A team of researchers from Tel Aviv University excavated sections of the Qesem Cave in Central Israel to discover "tens of thousands" of stone tools that sparked assumptions that ancient people who lived in the cave may have used high temperatures to create them.

Moreover, the Weizmann Institute's study said that different temperatures could have been intentionally used to create different tools. 

The tools collected from Qesem Cave are made of flint - and, in order to find out whether it was fired or not, researchers heated some at different temperatures and allowed them to cool. The team then examined them with tools in a spectroscopy lab, which reveals the chemical and molecular structure of the tools.

The data was later analyzed with a special method suggested by an archaeologist Prof. Avi Gopher of Tel Aviv University, that allowed to draw out three different types of flint artifacts with three unique temperature ranges for each.

"...Very high heat – up to 600 degrees Celsius – had been suggested, in other studies, to create the nicks and chips. The second type of pieces are known as flakes; and the third are the blades -- larger, knife-like tools with one long sharp edge and a facing, thicker edge where they can be held. Flakes, essentially smaller cutting tools than the blades, had been treated at a relatively large range of temperatures while the blades had been heated to lower temperatures (some 200-300 degrees – low-to-medium oven settings) and the temperature range they had undergone was much smaller", Weizmann Institute revealed.

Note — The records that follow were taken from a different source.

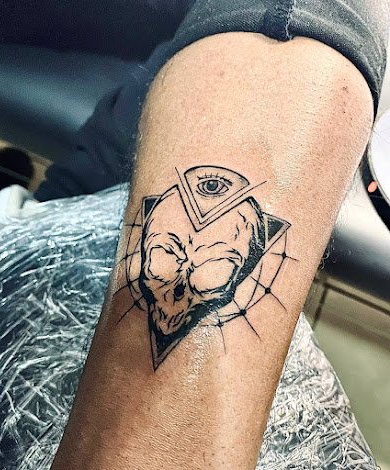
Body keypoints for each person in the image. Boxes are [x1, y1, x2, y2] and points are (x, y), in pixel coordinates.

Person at [46, 1, 389, 468]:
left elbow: (299, 39)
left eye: (214, 270)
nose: (175, 295)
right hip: (72, 202)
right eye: (165, 255)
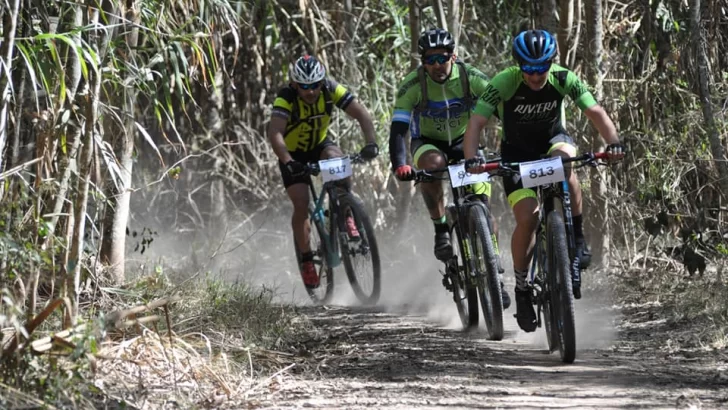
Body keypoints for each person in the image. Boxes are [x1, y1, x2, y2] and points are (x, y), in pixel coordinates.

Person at [463, 29, 625, 332]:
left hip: (553, 142)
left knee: (565, 163)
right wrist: (472, 158)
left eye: (542, 67)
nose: (536, 75)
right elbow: (476, 123)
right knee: (528, 219)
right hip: (516, 154)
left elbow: (595, 111)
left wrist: (613, 142)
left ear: (552, 62)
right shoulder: (503, 83)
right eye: (528, 68)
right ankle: (523, 288)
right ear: (518, 65)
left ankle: (575, 237)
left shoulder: (564, 78)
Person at [389, 28, 510, 309]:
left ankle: (496, 276)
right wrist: (400, 165)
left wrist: (512, 147)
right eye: (429, 60)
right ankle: (441, 228)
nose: (435, 65)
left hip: (464, 143)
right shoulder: (412, 85)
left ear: (452, 56)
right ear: (422, 61)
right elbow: (398, 130)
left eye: (441, 58)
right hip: (428, 143)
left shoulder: (471, 77)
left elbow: (502, 109)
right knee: (433, 165)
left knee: (483, 209)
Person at [268, 55, 379, 289]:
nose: (311, 92)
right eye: (305, 87)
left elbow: (362, 114)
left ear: (322, 81)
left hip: (319, 145)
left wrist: (370, 144)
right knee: (301, 202)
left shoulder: (330, 89)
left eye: (315, 85)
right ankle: (307, 259)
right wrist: (287, 160)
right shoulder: (286, 97)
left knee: (336, 158)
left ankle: (346, 211)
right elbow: (275, 132)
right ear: (295, 84)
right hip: (293, 154)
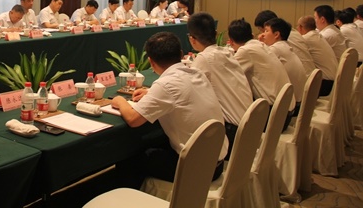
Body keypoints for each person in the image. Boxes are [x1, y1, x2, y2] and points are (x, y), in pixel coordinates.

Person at [111, 32, 227, 183]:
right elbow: (180, 93)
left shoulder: (165, 85)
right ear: (181, 54)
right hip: (216, 161)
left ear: (151, 62)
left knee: (129, 159)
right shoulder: (197, 73)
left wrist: (120, 101)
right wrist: (151, 92)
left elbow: (133, 119)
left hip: (197, 169)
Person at [187, 12, 252, 159]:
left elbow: (186, 90)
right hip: (248, 129)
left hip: (231, 135)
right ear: (216, 34)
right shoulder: (227, 53)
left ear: (192, 39)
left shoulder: (204, 58)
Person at [228, 18, 295, 127]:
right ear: (251, 35)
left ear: (231, 41)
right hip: (286, 111)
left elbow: (229, 75)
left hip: (276, 117)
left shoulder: (245, 51)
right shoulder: (260, 45)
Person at [260, 18, 307, 115]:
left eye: (266, 31)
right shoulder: (285, 46)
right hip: (300, 103)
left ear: (276, 34)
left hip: (290, 107)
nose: (263, 34)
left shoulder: (276, 49)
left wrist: (260, 44)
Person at [254, 10, 316, 75]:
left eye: (265, 31)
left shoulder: (283, 41)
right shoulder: (291, 33)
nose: (262, 34)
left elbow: (259, 60)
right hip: (307, 75)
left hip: (304, 75)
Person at [296, 15, 338, 97]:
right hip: (332, 82)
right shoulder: (318, 36)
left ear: (300, 27)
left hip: (324, 84)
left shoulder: (305, 39)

The researchers expressed confidence that the consistency of heating the stone to make the tools is simple technology - however, acknowledging, that not everything about the ancient experience of using high temperatures for tool-making is yet known.

“We can’t know how they taught others the skill of toolmaking, what experience led them to heat the raw flint to different temperatures, or how they managed to control the process, but the fact that the longer blades are consistently heated in a different way than the other pieces does point to an intent,” says Dr. Filipe Natalio, one of the researchers. “And that,” adds Dr. Iddo Pinkas, a Raman spectroscopy expert, “is technology, as surely as our cell phones and computers are technology. It enabled our ancestors to survive and thrive.”